If you'd rather DIY lowering your bills and keep all the profits, set a calendar reminder for once a year to call the companies and negotiate better rates. Give yourself more time than you think you'll need, and do something else -- such as returning low-priority emails -- while you're on hold. Be kind (if you were a representative, would you go out of your way to help someone who wasn't?). Clearly lay out what you want (a lower monthly rate) from the beginning. Bring up competitor rates and say you'd rather not leave but are deciding based on price. Ask nicely to speak with a supervisor if you're not getting the answer you want (sometimes, the person you're speaking with doesn't have the authority to make a significant change). And don't take the first offer without thanking the representative genuinely and then asking if they can go any lower.
Related: 11 Effective Ways to Trick Yourself Into Saving Money
3. Separate -- and automate -- your savings.
Create a dedicated savings account for your small business, and de-link it from your checking and other accounts so you're not tempted to dip in. You can set up automatic transfers to the new account for every time you're paid (for example, your chosen amount of money will be moved from checking to savings on the 15th and 30th of each month).
Since saving isn't intrinsic to human nature, you can use smart apps to supercharge your stash. For example, Digit is a tool that connects to your financial accounts, analyzes your spending patterns and subtly saves small amounts of money on your behalf, only alerting you when you've reached certain savings milestones. The app, which costs $2.99 a month, only socks away what it thinks you won't notice and has a no-overdraft guarantee. Users can also create specific goals -- for example, $3,000 in four months for a patent -- and Digit will spread out savings accordingly.
Another option is Qapital, which allows users to set savings "rules" based on their spending habits. For example, every time you make a purchase, the app can round it up to the nearest dollar and deposit the spare change into savings. If you denote something as a "guilty pleasure," you can set the app to save a certain amount every time you buy it (for example, saving X amount for your business every time you order Chinese takeout). If you spend less than budgeted for one monthly category, you can set Qapital to automatically move the difference into savings.

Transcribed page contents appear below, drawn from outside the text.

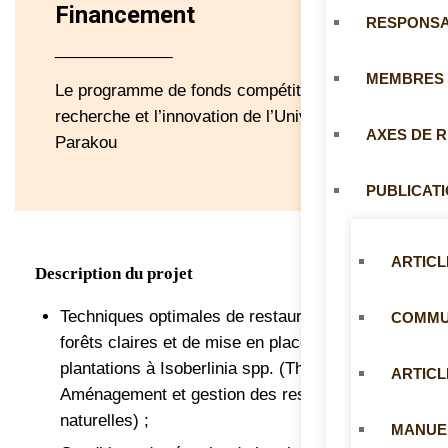
Financement
RESPONS
_____________
MEMBRES
Le programme de fonds compétitifs pour la
recherche et l’innovation de l’Université de
AXES DE 
Parakou
PUBLICAT
ARTICL
Description du projet
Techniques optimales de restauration des
COMMUN
forêts claires et de mise en place des
plantations à Isoberlinia spp. (Thèse 1 /
ARTICL
Aménagement et gestion des ressources
naturelles) ;
MANUE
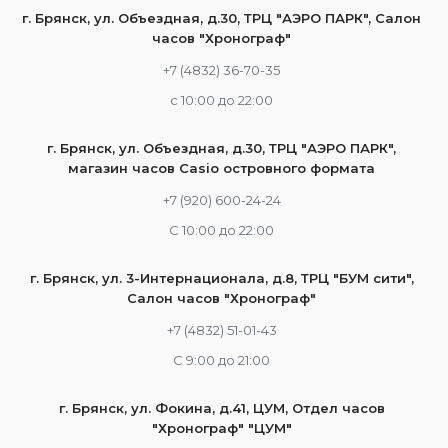
г. Брянск, ул. Объездная, д.30, ТРЦ "АЭРО ПАРК", Салон
часов "Хронограф"
+7 (4832) 36-70-35
c 10:00 до 22:00
г. Брянск, ул. Объездная, д.30, ТРЦ "АЭРО ПАРК",
магазин часов Casio островного формата
+7 (920) 600-24-24
С 10:00 до 22:00
г. Брянск, ул. 3-Интернационала, д.8, ТРЦ "БУМ сити",
Салон часов "Хронограф"
+7 (4832) 51-01-43
С 9:00 до 21:00
г. Брянск, ул. Фокина, д.41, ЦУМ, Отдел часов
"Хронограф" "ЦУМ"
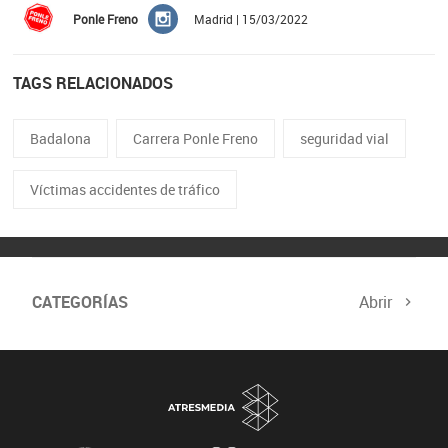
Ponle Freno
Madrid | 15/03/2022
TAGS RELACIONADOS
Badalona
Carrera Ponle Freno
seguridad vial
Víctimas accidentes de tráfico
CATEGORÍAS
Abrir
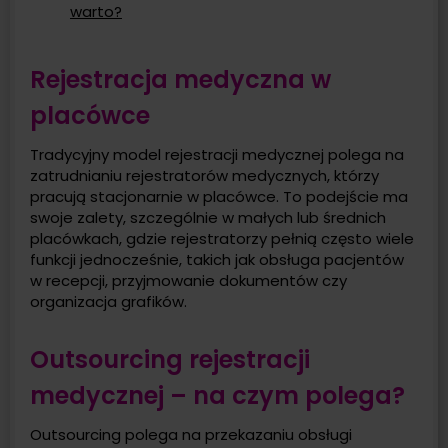
warto?
Rejestracja medyczna w
placówce
Tradycyjny model rejestracji medycznej polega na
zatrudnianiu rejestratorów medycznych, którzy
pracują stacjonarnie w placówce. To podejście ma
swoje zalety, szczególnie w małych lub średnich
placówkach, gdzie rejestratorzy pełnią często wiele
funkcji jednocześnie, takich jak obsługa pacjentów
w recepcji, przyjmowanie dokumentów czy
organizacja grafików.
Outsourcing rejestracji
medycznej – na czym polega?
Outsourcing polega na przekazaniu obsługi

4. Make your money work for you.
When you do build up a savings stash, it's important to make sure you're storing it in the right place. Typical savings accounts are viable options, but many of the largest financial institutions -- including Bank of America and Wells Fargo -- offer just 0.01 percent interest for most savings accounts. It can be more lucrative to go with a high-interest savings account, which are often available online and FDIC-insured. DepositAccounts.com has a search tool for the highest savings account interest rates for any deposit amount (for example, we found a 2 percent annual percentage yield for a $5,000 deposit).

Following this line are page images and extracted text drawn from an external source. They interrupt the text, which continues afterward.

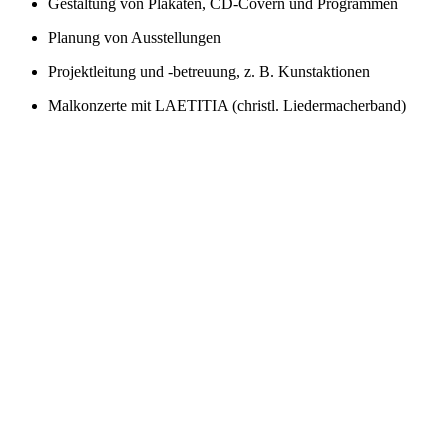
Gestaltung von Plakaten, CD-Covern und Programmen
Planung von Ausstellungen
Projektleitung und -betreuung, z. B. Kunstaktionen
Malkonzerte mit LAETITIA (christl. Liedermacherband)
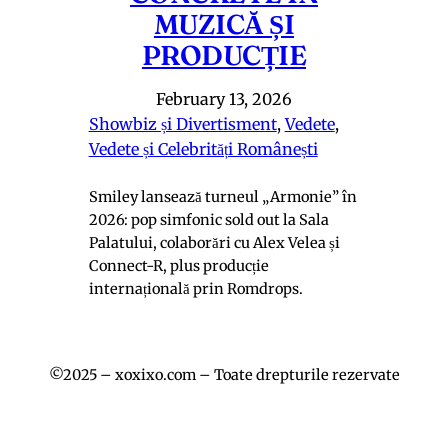
MUZICĂ ȘI
PRODUCȚIE
February 13, 2026
Showbiz și Divertisment
, 
Vedete
, 
Vedete și Celebrități Românești
Smiley lansează turneul „Armonie” în
2026: pop simfonic sold out la Sala
Palatului, colaborări cu Alex Velea și
Connect-R, plus producție
internațională prin Romdrops.
©2025 – xoxixo.com – Toate drepturile rezervate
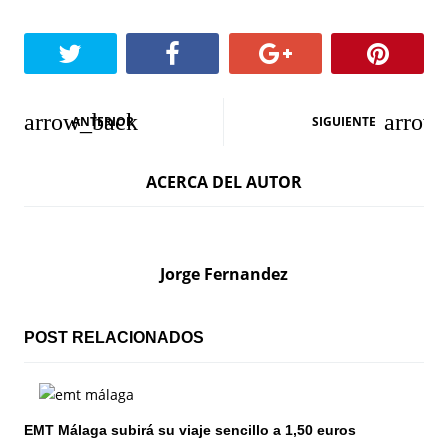
N
ANTERIOR
SIGUIENTE
a
ACERCA DEL AUTOR
v
e
g
Jorge Fernandez
a
c
POST RELACIONADOS
i
ó
EMT Málaga subirá su viaje sencillo a 1,50 euros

If you know you won't need your savings stash for at least one year, you can store it in a certificate of deposit (CD) -- a savings certificate with a fixed maturity date, on which you can withdraw your deposit and the interest it's accrued. For a $5,000 deposit in a one-year CD, we found interest rates as high as 2.25 percent. (For a five-year CD, that jumped to 3 percent.) Another option is a target-date investment fund, through any investment management company. These funds put your money to work in the markets and decrease the amount of risk as they near your target date.